Maya Jama hasn’t let a tough background stop her from becoming one of the buzziest names on the presenting scene. Lucy Pavia meets a one-woman powerhouse.
As a teenager, Maya Jama set herself a pretty ambitious trio of career goals: to work as an MTV presenter, to front a primetime television show and to have her own national radio gig. At 23, she’s ticked offevery one. So does she need a fresh list? ‘Well, the end goal,’ she tells me in her deep, smoky voice that cuts through the clatter of the photo studio we’re sitting in, ‘is a chat show, like Graham Norton or Alan Carr, with a mix between celebrity guests with silly games and then a full sit-down interview with an audience.’ She pauses, ‘there’s also acting. I would love to be a Bond girl.’
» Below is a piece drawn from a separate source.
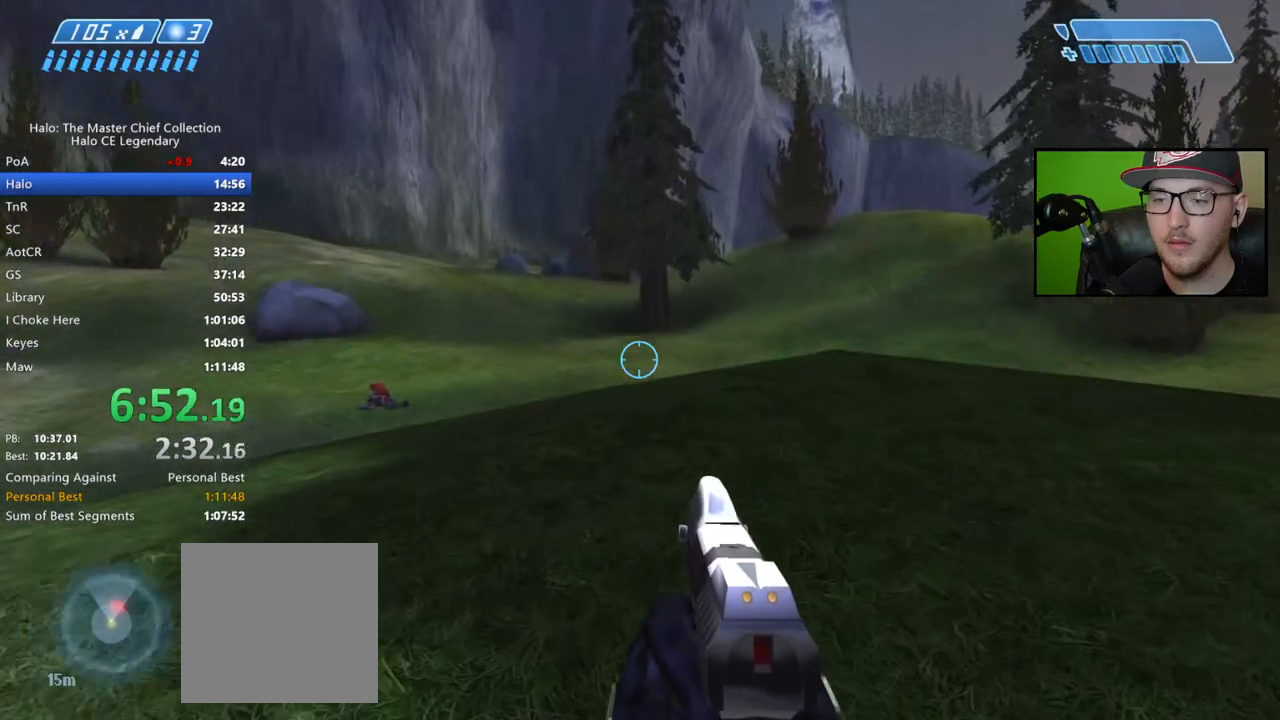
{"buttons": [], "left_stick": "up", "right_stick": "center", "events": [[383, "right_stick", "center"]]}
Post-shoot, Maya slips back into a red and black P.E Nation tracksuit (‘my uniform’), she sits cross-legged and bolt upright opposite me with a cup of tea. Even in baggy sportswear she’s a knockout, with a fine-featured oval face, Snapchat-filter smooth skin and Jessica Rabbit curves. The buzz surrounding Jama at the moment has given her a work schedule to match, including two new spots on Radio 1 (hosting the Saturday Greatest Hits show and co-presenting with Scott Mills and Chris Stark on a Friday) and upcoming Channel 4 series The Gig That Saved Me, as well as ITV’s Cannonball and 4Music’s Trending Live.
This buzz can partly be attributed to Jama being one half of the nation’s new favourite power couple. She began dating grime artist Stormzy in 2014, but only went public with their relationship two years later. The two tweet each other McDonald’s orders at 2am, and she is the inspiration for his song Birthday Girl. However you feel about the term #couplegoals, the Jama-Stormzy pair-up is very much it. But to call Jama ‘Stormzy’s girlfriend’ is to sell her short – as is the (pretty sexist) assumption that she’s hitched a ride on his success.